代わりに、一緒に訊いていたアシュランの喉が、ヒュッと鳴った。
「それで手はお臍のところなのね」
凛は的外れなことを言い、それからため息をついた。
「わたしを手にかける人も、嫌な思いをするかしら」
皆を心安らかにしたいと思うのに、苦しむ人を増やしている気がする。
昨日のサラの涙は凛の心を癒してくれたが、サラの心は苦しんでいる。
こんなに苦しい思いをして、命を捧げようとしているのに、それでもまだ、アシュランの命もユアナの命も要るという。

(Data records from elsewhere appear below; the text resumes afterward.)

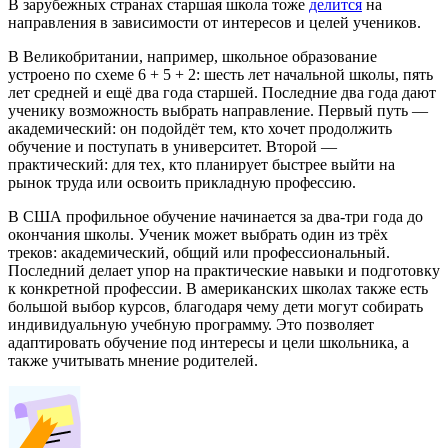
В зарубежных странах старшая школа тоже
делится
на
направления в зависимости от интересов и целей учеников.
В Великобритании, например, школьное образование
устроено по схеме 6 + 5 + 2: шесть лет начальной школы, пять
лет средней и ещё два года старшей. Последние два года дают
ученику возможность выбрать направление. Первый путь —
академический: он подойдёт тем, кто хочет продолжить
обучение и поступать в университет. Второй —
практический: для тех, кто планирует быстрее выйти на
рынок труда или освоить прикладную профессию.
В США профильное обучение начинается за два-три года до
окончания школы. Ученик может выбрать один из трёх
треков: академический, общий или профессиональный.
Последний делает упор на практические навыки и подготовку
к конкретной профессии. В американских школах также есть
большой выбор курсов, благодаря чему дети могут собирать
индивидуальную учебную программу. Это позволяет
адаптировать обучение под интересы и цели школьника, а
также учитывать мнение родителей.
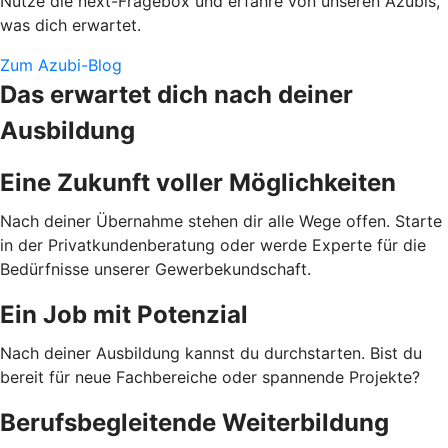
Nutze die next-Fragebox und erfahre von unseren Azubis,
was dich erwartet.
Zum Azubi-Blog
Das erwartet dich nach deiner
Ausbildung
Eine Zukunft voller Möglichkeiten
Nach deiner Übernahme stehen dir alle Wege offen. Starte
in der Privatkundenberatung oder werde Experte für die
Bedürfnisse unserer Gewerbekundschaft.
Ein Job mit Potenzial
Nach deiner Ausbildung kannst du durchstarten. Bist du
bereit für neue Fachbereiche oder spannende Projekte?
Berufsbegleitende Weiterbildung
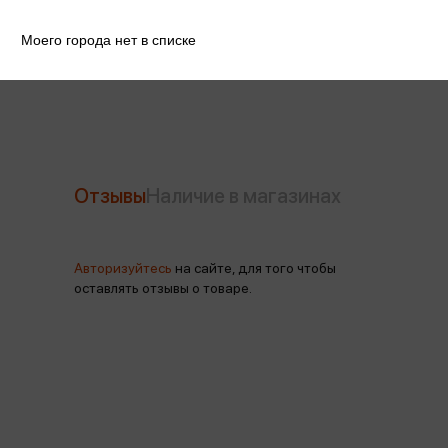
Артикул
U0715C818-164-100-81син
Моего города нет в списке
Производитель
Элегант
Отзывы
Наличие в магазинах
Авторизуйтесь
на сайте, для того чтобы
оставлять отзывы о товаре.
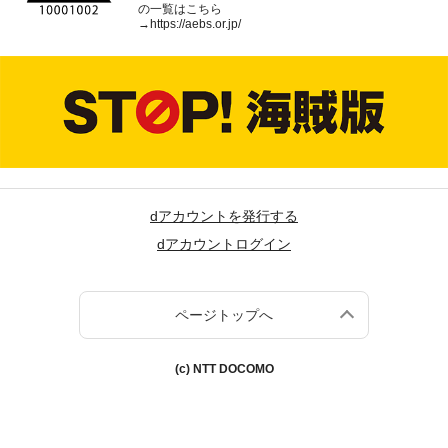
の一覧はこちら
→
https://aebs.or.jp/
dアカウントを発行する
dアカウントログイン
ページトップへ
(c) NTT DOCOMO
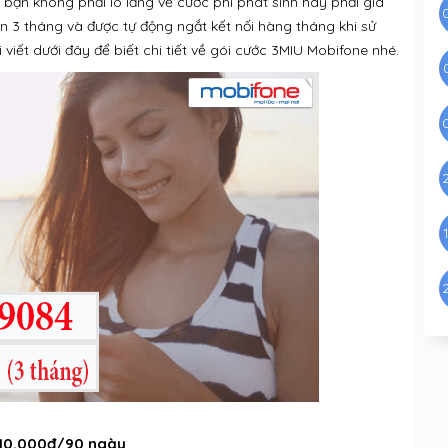
U bạn không phải lo lắng về cước phí phát sinh hay phải gia
ến 3 tháng và được tự động ngắt kết nối hàng tháng khi sử
viết dưới đây để biết chi tiết về gói cước 3MIU Mobifone nhé.
210.000đ/90 ngày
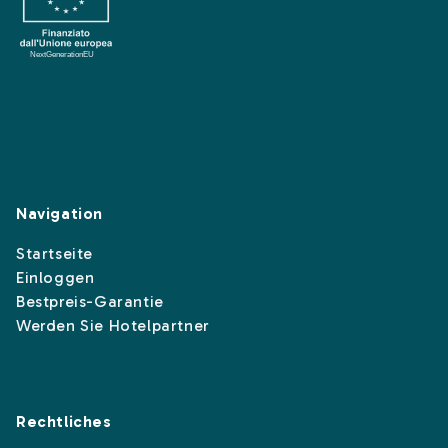
Navigation
Startseite
Einloggen
Bestpreis-Garantie
Werden Sie Hotelpartner
Rechtliches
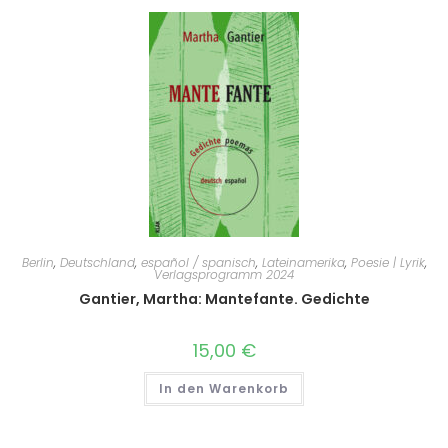
Berlin
,
Deutschland
,
español / spanisch
,
Lateinamerika
,
Poesie | Lyrik
,
Verlagsprogramm 2024
Gantier, Martha: Mantefante. Gedichte
15,00
€
In den Warenkorb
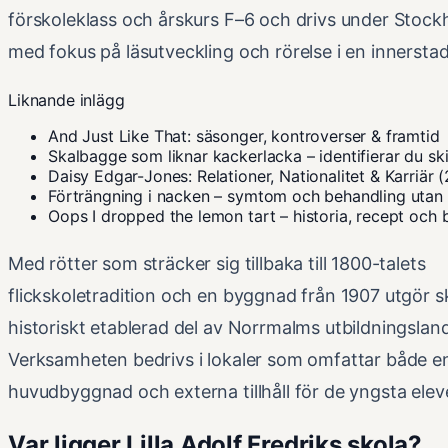
förskoleklass och årskurs F–6 och drivs under Stock
med fokus på läsutveckling och rörelse i en innerstad
Liknande inlägg
And Just Like That: säsonger, kontroverser & framtid
Skalbagge som liknar kackerlacka – identifierar du sk
Daisy Edgar-Jones: Relationer, Nationalitet & Karriär 
Förträngning i nacken – symtom och behandling utan
Oops I dropped the lemon tart – historia, recept och 
Med rötter som sträcker sig tillbaka till 1800-talets
flickskoletradition och en byggnad från 1907 utgör s
historiskt etablerad del av Norrmalms utbildningslan
Verksamheten bedrivs i lokaler som omfattar både 
huvudbyggnad och externa tillhåll för de yngsta elev
Var ligger Lilla Adolf Fredriks skola?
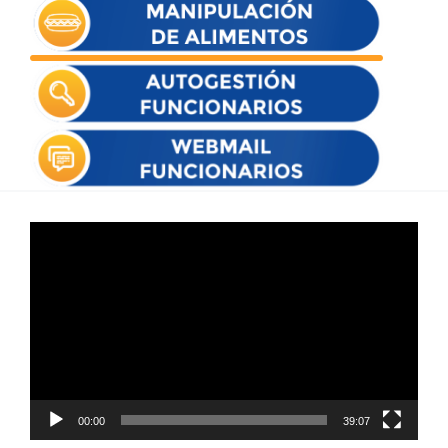
Reproductor
de
vídeo
00:00
39:07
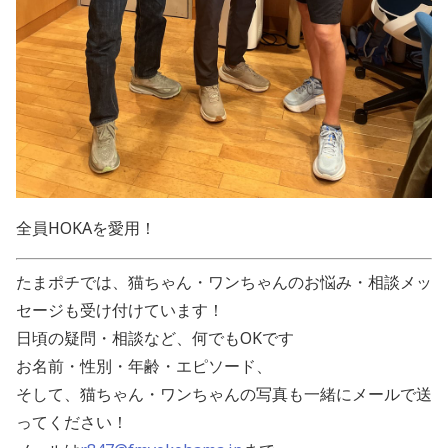
全員HOKAを愛用！
たまポチでは、猫ちゃん・ワンちゃんのお悩み・相談メッ
セージも受け付けています！
日頃の疑問・相談など、何でもOKです
お名前・性別・年齢・エピソード、
そして、猫ちゃん・ワンちゃんの写真も一緒にメールで送
ってください！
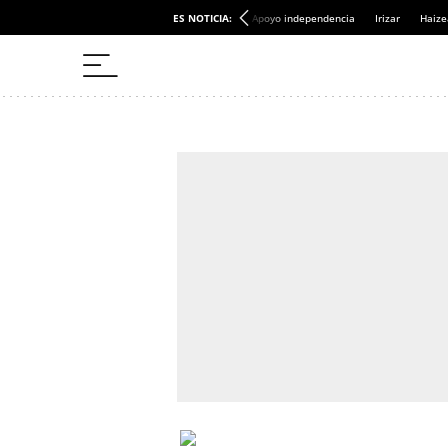
ES NOTICIA:
Apoyo independencia
Irizar
Haize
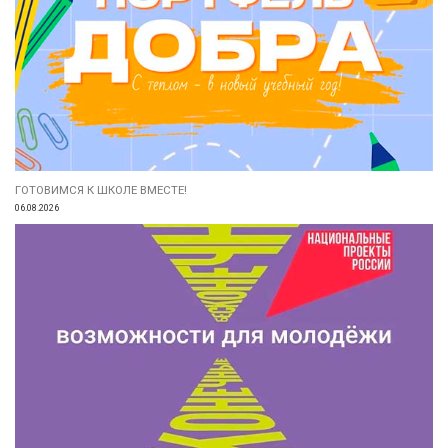
ГОТОВИМСЯ К ШКОЛЕ ВМЕСТЕ!
06.08.2026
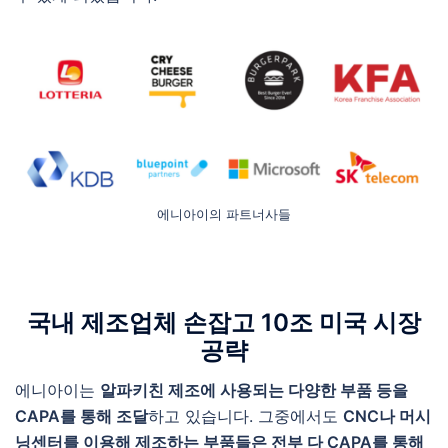
에니아이의 파트너사들
국내 제조업체 손잡고 10조 미국 시장
공략
에니아이는
알파키친 제조에 사용되는 다양한 부품 등을
CAPA를 통해 조달
하고 있습니다. 그중에서도
CNC나 머시
닝센터를 이용해 제조하는 부품들은 전부 다 CAPA를 통해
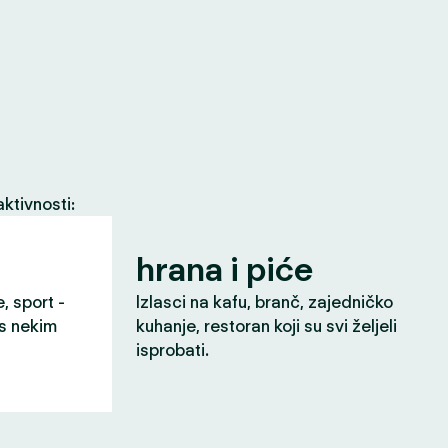
ktivnosti:
hrana i piće
e, sport -
Izlasci na kafu, branč, zajedničko
 s nekim
kuhanje, restoran koji su svi željeli
isprobati.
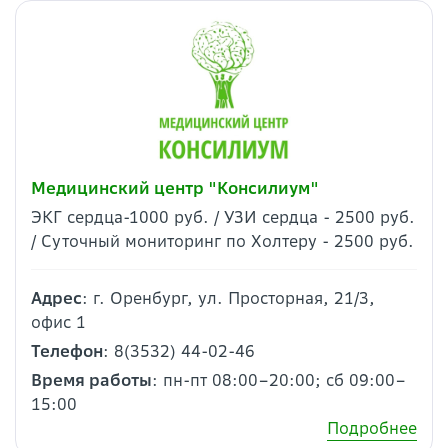
Медицинский центр "Консилиум"
ЭКГ сердца-1000 руб. / УЗИ сердца - 2500 руб.
/ Суточный мониторинг по Холтеру - 2500 руб.
Адрес
: г. Оренбург, ул. Просторная, 21/3,
офис 1
Телефон
: 8(3532) 44-02-46
Время работы
: пн-пт 08:00–20:00; сб 09:00–
15:00
Подробнее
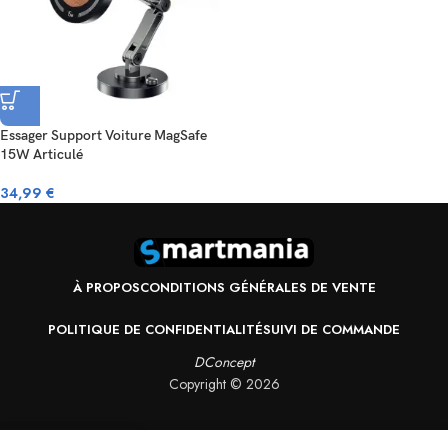
Essager Support Voiture MagSafe
15W Articulé
34,99
€
À PROPOS
CONDITIONS GÉNÉRALES DE VENTE
POLITIQUE DE CONFIDENTIALITÉ
SUIVI DE COMMANDE
DConcept
Copyright ©
2026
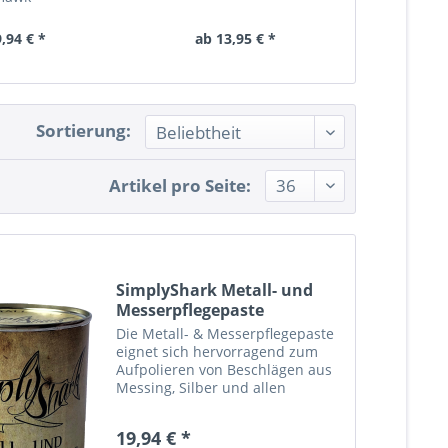
,94 € *
ab 13,95 € *
66,
Sortierung:
Artikel pro Seite:
SimplyShark Metall- und
Messerpflegepaste
Die Metall- & Messerpflegepaste
eignet sich hervorragend zum
Aufpolieren von Beschlägen aus
Messing, Silber und allen
weiteren Griffmaterialien sowie
Klingen aller Art. Qualitätsware
19,94 € *
aus der Messerschmiede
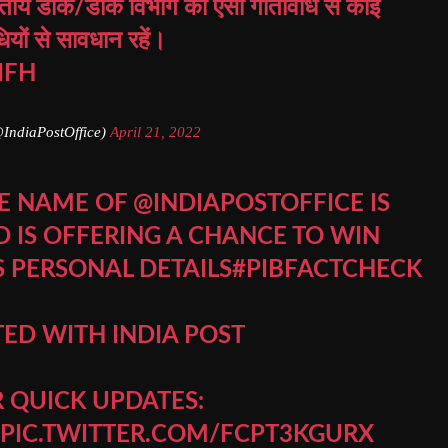
ारतीय डाक/डाक विभाग का ऐसी गतिविधि से कोई
ियों से सावधान रहें।
IFH
@IndiaPostOffice)
April 21, 2022
HE NAME OF
@INDIAPOSTOFFICE
IS
D IS OFFERING A CHANCE TO WIN
S PERSONAL DETAILS
#PIBFACTCHECK
ATED WITH INDIA POST
 QUICK UPDATES:
PIC.TWITTER.COM/FCPT3KGURX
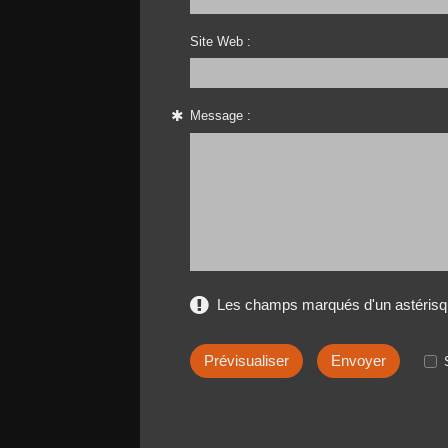
Site Web :
Message :
Les champs marqués d'un astérisqu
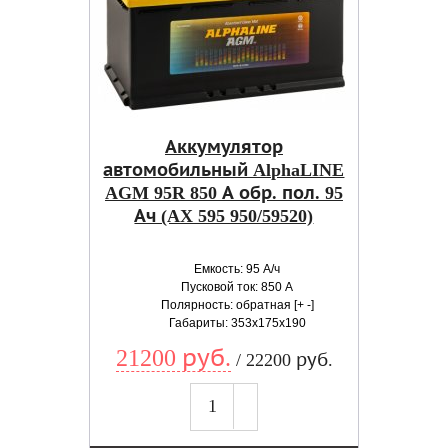
Аккумулятор
автомобильный AlphaLINE
AGM 95R 850 А обр. пол. 95
Ач (AX 595 950/59520)
Емкость: 95 А/ч
Пусковой ток: 850 А
Полярность: обратная [+ -]
Габариты: 353x175x190
21200 руб.
/ 22200 руб.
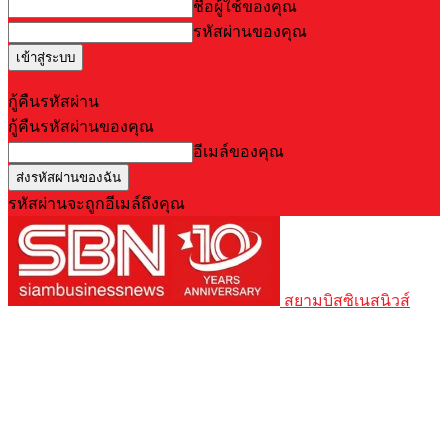
ชื่อผู้ใช้ของคุณ
รหัสผ่านของคุณ
Forgot your password? Get help
กู้คืนรหัสผ่าน
กู้คืนรหัสผ่านของคุณ
อีเมล์ของคุณ
รหัสผ่านจะถูกอีเมล์ถึงคุณ
สยามบิสซิเนสนิวส์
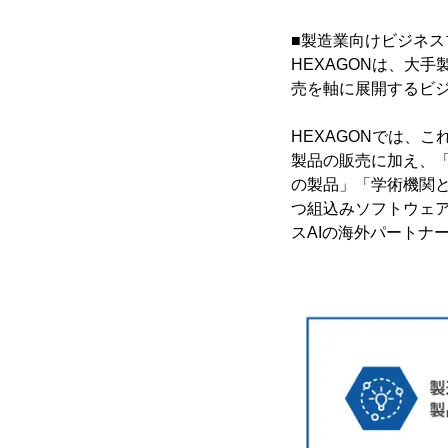
■製造業向けビジネス
HEXAGONは、大
売を軸に展開するビ
HEXAGONでは、
製品の販売に加え、
の製品」「学術機関と
つ組込みソフトウェ
スAIの海外パートナ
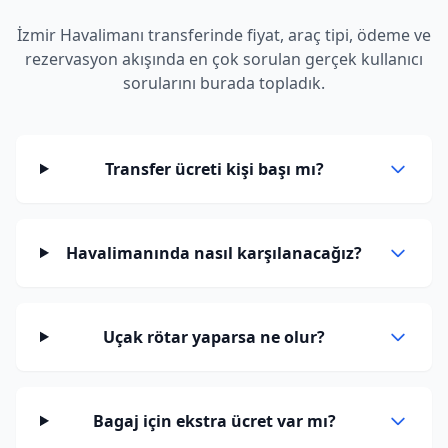
İzmir Havalimanı transferinde fiyat, araç tipi, ödeme ve
rezervasyon akışında en çok sorulan gerçek kullanıcı
sorularını burada topladık.
Transfer ücreti kişi başı mı?
Havalimanında nasıl karşılanacağız?
Uçak rötar yaparsa ne olur?
Bagaj için ekstra ücret var mı?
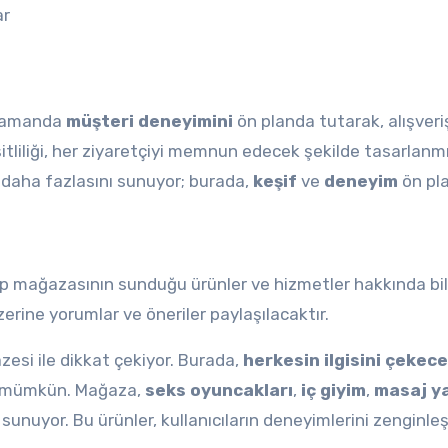
ar
 zamanda
müşteri deneyimini
ön planda tutarak, alışveriş
eşitliliği, her ziyaretçiyi memnun edecek şekilde tasarlanmı
 daha fazlasını sunuyor; burada,
keşif
ve
deneyim
ön pl
p mağazasının sunduğu ürünler ve hizmetler hakkında bil
rine yorumlar ve öneriler paylaşılacaktır.
esi ile dikkat çekiyor. Burada,
herkesin ilgisini çekec
ak mümkün. Mağaza,
seks oyuncakları
,
iç giyim
,
masaj ya
sunuyor. Bu ürünler, kullanıcıların deneyimlerini zenginle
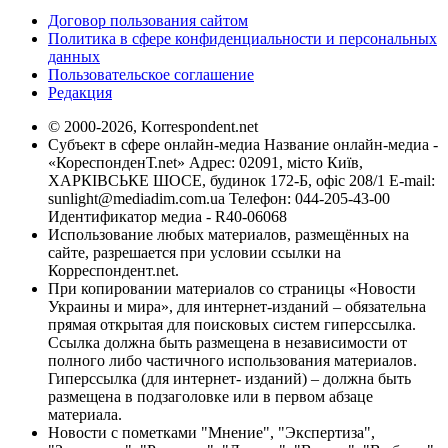
Договор пользования сайтом
Политика в сфере конфиденциальности и персональных
данных
Пользовательское соглашение
Редакция
© 2000-2026, Korrespondent.net
Субъект в сфере онлайн-медиа Название онлайн-медиа -
«КореспонденТ.net» Адрес: 02091, місто Київ,
ХАРКІВСЬКЕ ШОСЕ, будинок 172-Б, офіс 208/1 E-mail:
sunlight@mediadim.com.ua
Телефон: 044-205-43-00
Идентификатор медиа - R40-06068
Использование любых материалов, размещённых на
сайте, разрешается при условии ссылки на
Корреспондент.net.
При копировании материалов со страницы «Новости
Украины и мира», для интернет-изданий – обязательна
прямая открытая для поисковых систем гиперссылка.
Ссылка должна быть размещена в независимости от
полного либо частичного использования материалов.
Гиперссылка (для интернет- изданий) – должна быть
размещена в подзаголовке или в первом абзаце
материала.
Новости с пометками "Мнение", "Экспертиза",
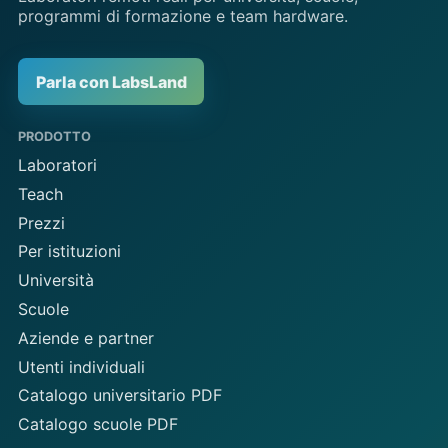
programmi di formazione e team hardware.
Parla con LabsLand
PRODOTTO
Laboratori
Teach
Prezzi
Per istituzioni
Università
Scuole
Aziende e partner
Utenti individuali
Catalogo universitario PDF
Catalogo scuole PDF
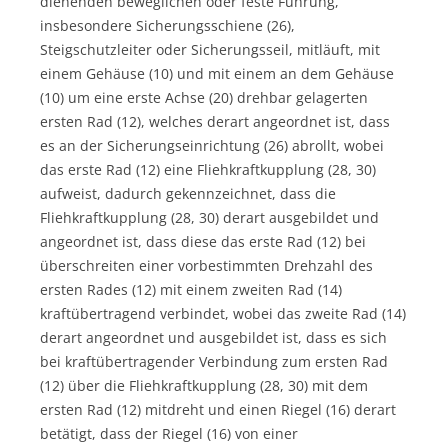
dienenden beweglichen oder feste Führung,
insbesondere Sicherungsschiene (26),
Steigschutzleiter oder Sicherungsseil, mitläuft, mit
einem Gehäuse (10) und mit einem an dem Gehäuse
(10) um eine erste Achse (20) drehbar gelagerten
ersten Rad (12), welches derart angeordnet ist, dass
es an der Sicherungseinrichtung (26) abrollt, wobei
das erste Rad (12) eine Fliehkraftkupplung (28, 30)
aufweist, dadurch gekennzeichnet, dass die
Fliehkraftkupplung (28, 30) derart ausgebildet und
angeordnet ist, dass diese das erste Rad (12) bei
überschreiten einer vorbestimmten Drehzahl des
ersten Rades (12) mit einem zweiten Rad (14)
kraftübertragend verbindet, wobei das zweite Rad (14)
derart angeordnet und ausgebildet ist, dass es sich
bei kraftübertragender Verbindung zum ersten Rad
(12) über die Fliehkraftkupplung (28, 30) mit dem
ersten Rad (12) mitdreht und einen Riegel (16) derart
betätigt, dass der Riegel (16) von einer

たくさんの人の苦しみの上に成り立つ、婚礼の儀。一体、誰の幸福を呼び込むのだろう。
それでも。
それでも、後戻りすることは出来ない。
わたしは巫女姫を全うしなくてはならない。
「では、最初から」
ユアナに促されて、凛は立ちあがり、最初から舞い始めた。
透明で、凄絶な舞。
振り付けは優雅で、どちらかというと可愛らしいものだが、巫女姫が舞うと、日を追うごとに、それは様相を変えていく。
前任の巫女姫もそうだった。
凛の舞を見ながら、ユアナは自分の舞姫を思い出していた。
可愛らしくあどけない顔の巫女姫が舞うと、その舞は花が咲いたようだったのに、婚礼の儀が近づいてくると、巫女姫は憑りつかれたようになり、その舞は鬼気迫るものになっていった。
伝承役は二度、巫女姫の死を見届けなくてはならない。
自分の巫女姫の死と、婚礼の舞を伝えた巫女姫の死。
死が怖くないかと訊かれたが、二度目の婚礼の儀の後、生きていくことなどできないだろう。
貴方を見送ったら、やっとわたしは悲しむことができる。あの娘の死も、貴方の死も。その悲しみを抱いて、死ぬことができる。
ユアナは凛に気づかれないように、ほほ笑んだ。